All these factors gave Mexico City’s citizens the power to act outside their government and to pressure it to change. But they weren’t only tools to apply to the state. They were pleasures Pauline Jacobson had celebrated, a few weeks after the destruction of her city in the 1906 earthquake and fire: “The individual, the isolated self was dead. The social self was regnant. Never even when the four walls of one’s own room in a new city shall close around us again shall we sense the old lonesomeness shutting us off from our neighbors.”

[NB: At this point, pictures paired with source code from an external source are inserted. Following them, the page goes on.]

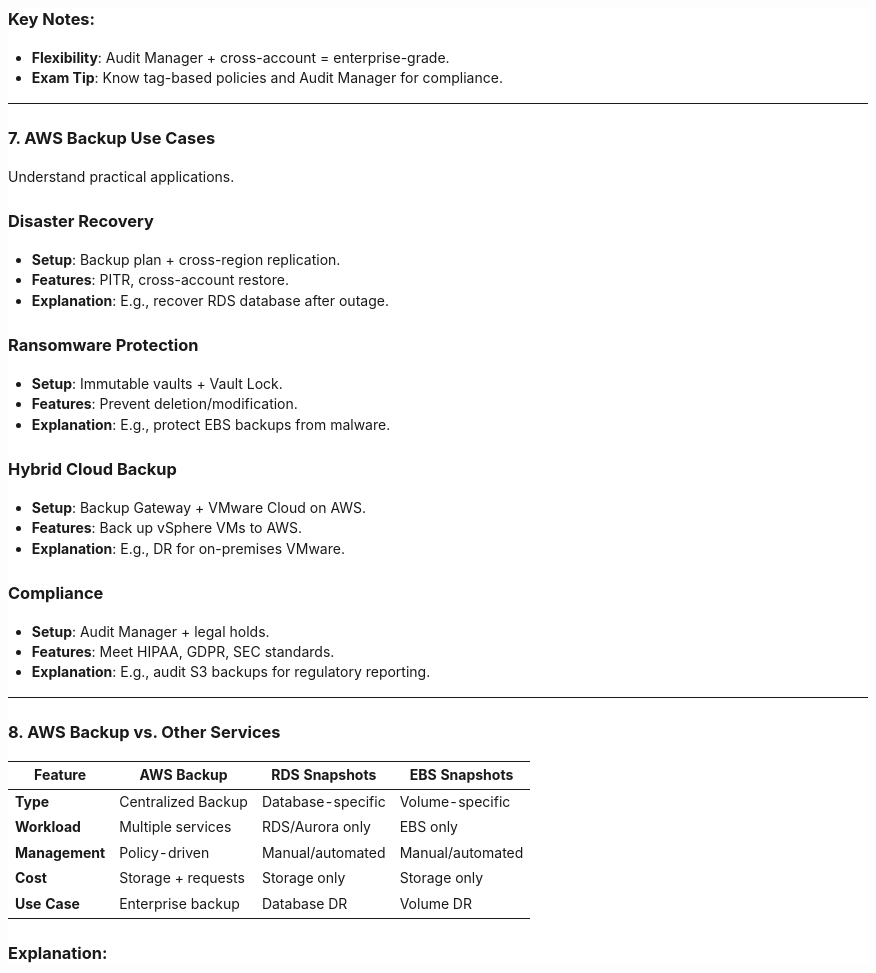 ### **Key Notes**:

- **Flexibility**: Audit Manager + cross-account = enterprise-grade.
- **Exam Tip**: Know tag-based policies and Audit Manager for compliance.

---

### **7. AWS Backup Use Cases**

Understand practical applications.

### **Disaster Recovery**

- **Setup**: Backup plan + cross-region replication.
- **Features**: PITR, cross-account restore.
- **Explanation**: E.g., recover RDS database after outage.

### **Ransomware Protection**

- **Setup**: Immutable vaults + Vault Lock.
- **Features**: Prevent deletion/modification.
- **Explanation**: E.g., protect EBS backups from malware.

### **Hybrid Cloud Backup**

- **Setup**: Backup Gateway + VMware Cloud on AWS.
- **Features**: Back up vSphere VMs to AWS.
- **Explanation**: E.g., DR for on-premises VMware.

### **Compliance**

- **Setup**: Audit Manager + legal holds.
- **Features**: Meet HIPAA, GDPR, SEC standards.
- **Explanation**: E.g., audit S3 backups for regulatory reporting.

---

### **8. AWS Backup vs. Other Services**

| **Feature** | **AWS Backup** | **RDS Snapshots** | **EBS Snapshots** |
| --- | --- | --- | --- |
| **Type** | Centralized Backup | Database-specific | Volume-specific |
| **Workload** | Multiple services | RDS/Aurora only | EBS only |
| **Management** | Policy-driven | Manual/automated | Manual/automated |
| **Cost** | Storage + requests | Storage only | Storage only |
| **Use Case** | Enterprise backup | Database DR | Volume DR |

### **Explanation**:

It’s easy to see in Mexico City that the city of physical structures is paralleled by another city of social ties, affections, and commitments—or not paralleled, for the one can be strong where the other is weak, and the ties are often strongest in the poor neighborhoods. The community of Tepito had met with 150 other communities and organizations in the week after the earthquake, forming a dense net of information, alliances, and services to help itself through the disaster. In 1906 San Francisco the conscious pleasure in the sense of community and affection cropped up in individuals. In Mexico City in 1985 those individuals coalesced into communities that lasted. Elite panic in Mexico City wasn’t panicky at all; the government seemed to fear the citizens hardly at all and instead to sweep them aside in pursuit of the usual interests. Elite selfishness or elite callousness might be a better term here. But the citizenry were also resolute, and in facing down the government and the institutions of power in this disaster they won many battles. A great many of the participants were young men who seemed to be living out William James’s “Moral Equivalent to War” in making of their strength and freedom to act a force to salvage their community and solidify civil society. One such young man told me of how he left his house with a camera but never took a picture, didn’t go home to sleep, and became part of the brigades, as they were called. These
brigadistas
did so much while the policemen and soldiers did so little that the people on the streets ignored the officials and concentrated their support on the young volunteers who went into the ruins, directed traffic, ran messages, organized resources, and demonstrated solidarity and commitment.